Alaska R.Crim. P. 38(a) (emphasis added). Criminal Rule 38.1, however, allows these stages of the criminal proceeding to be conducted tele-phonically under certain circumstances:
In any proceeding at which the defendant’s presence is required under Criminal Rule 38(a), as modified by Rule 38.2, the defendant may waive the right to be present and request to participate by telephone. The defendant's waiver of the right to be physically present may be obtained orally on the record or in writing. The court may allow telephonic participation of one or more parties, counsel or the judge at any proceeding in its discretion. The court may allow telephonic participation of witnesses at bail hearings, omnibus hearings, probation revocation hearings or at trial with the consent of the prosecution and the defendant. The court may allow telephonic participation of witnesses at other hearings in its discretion.
Alaska R.Crim. P. 38.1(a). Perry contends that the court was required to obtain his waiver of the right to be physically present either orally on the record or in writing. However, Perry was physically present in the courtroom; it was his attorney and the judge who appeared telephonically, a procedure allowed in the court's discretion. Perry also relies on this court's decision in Henry v. State, 861 P.2d 582 (Alaska App.1993), in which we found that the trial court had abused its discretion by presiding telephonically, over the defendant's objection, at a sentencing hearing during which the defendant exercised his right of allocution. Perry’s case is at least partially distinguishable from that in Henry because he did not object to the telephonic appearance of his attorney and Judge Hopwood. At the hearing on the motion to withdraw plea, Judge Hop-wood determined that Perry had waived any objection to the telephonic hearing by requesting the hearing on short notice, knowing that his attorney and the judge were not in Unalaska.

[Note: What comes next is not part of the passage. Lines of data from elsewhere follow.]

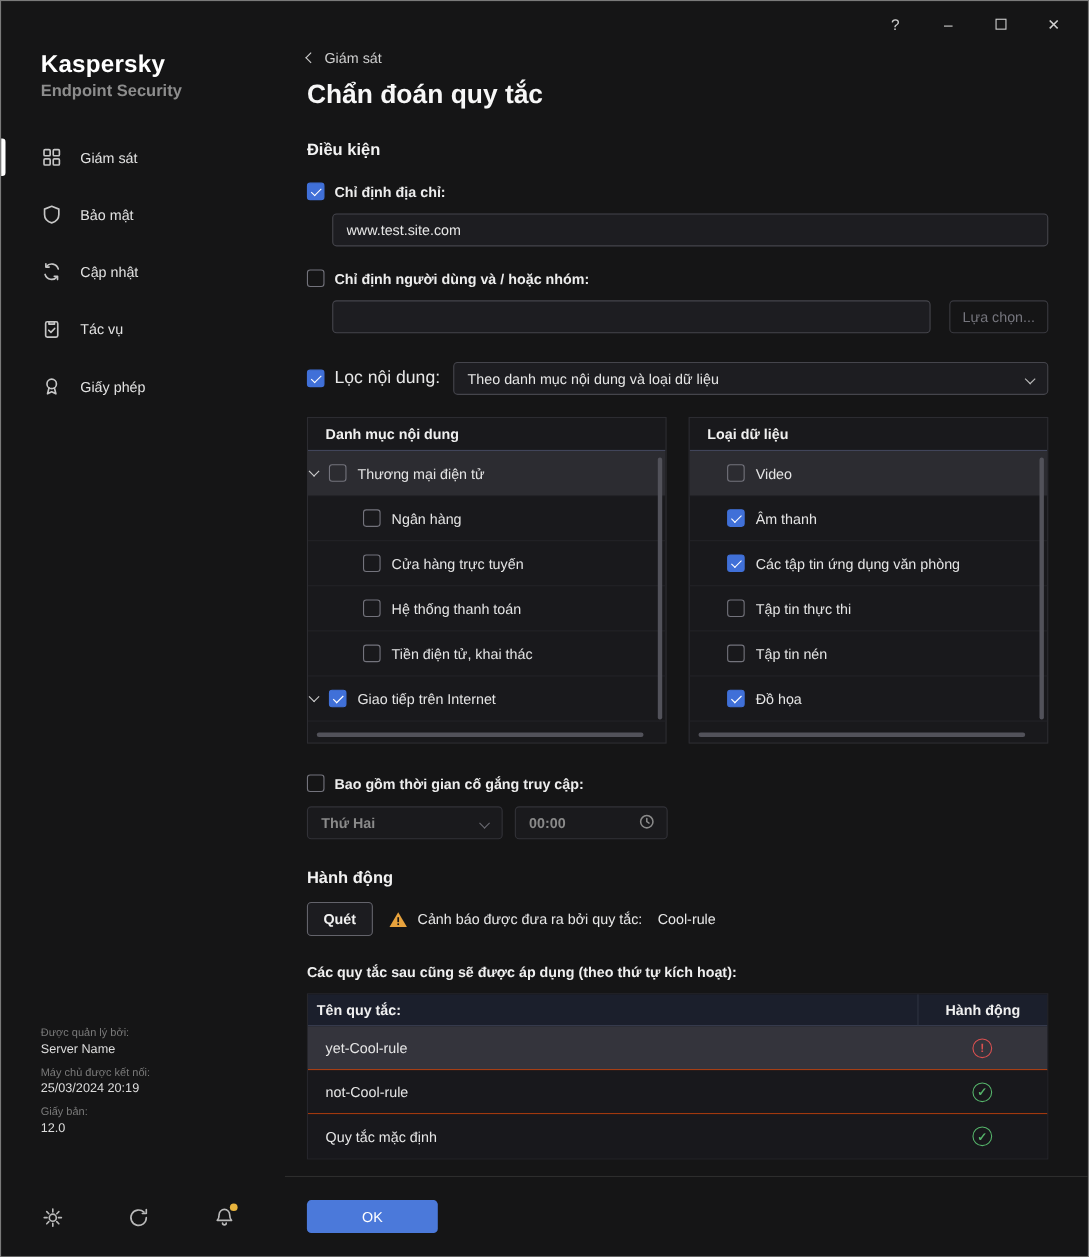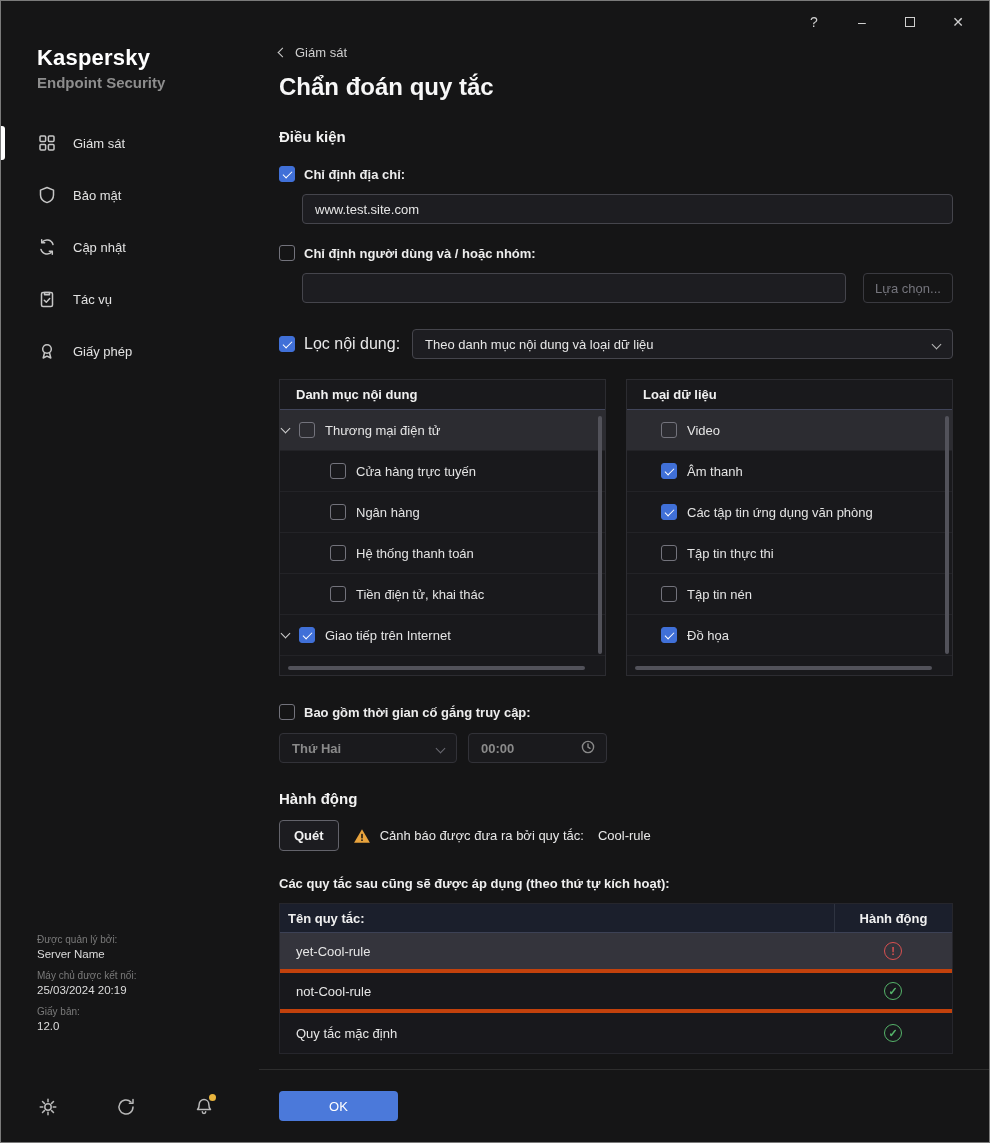--- a/index.html
+++ b/index.html
@@ -238,11 +238,11 @@
         </div>
         <div class="prow indent">
           <span class="cb"></span>
+          <span>Ngân hàng</span>
+        </div>
+        <div class="prow indent">
+          <span class="cb"></span>
           <span>Cửa hàng trực tuyến</span>
-        </div>
-        <div class="prow indent">
-          <span class="cb"></span>
-          <span>Ngân hàng</span>
         </div>
         <div class="prow indent">
           <span class="cb"></span>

We need not resolve this issue, given our decision to reverse on other grounds. Whether or not Perry waived any right he might have had to object to counsel’s and Judge Hopwood's telephonic appearance, in reaching our decision we considered the difficult circumstances, particularly Perry's difficulty in communicating with counsel who was not in the courtroom with him, in concluding that Perry should be allowed to withdraw his plea.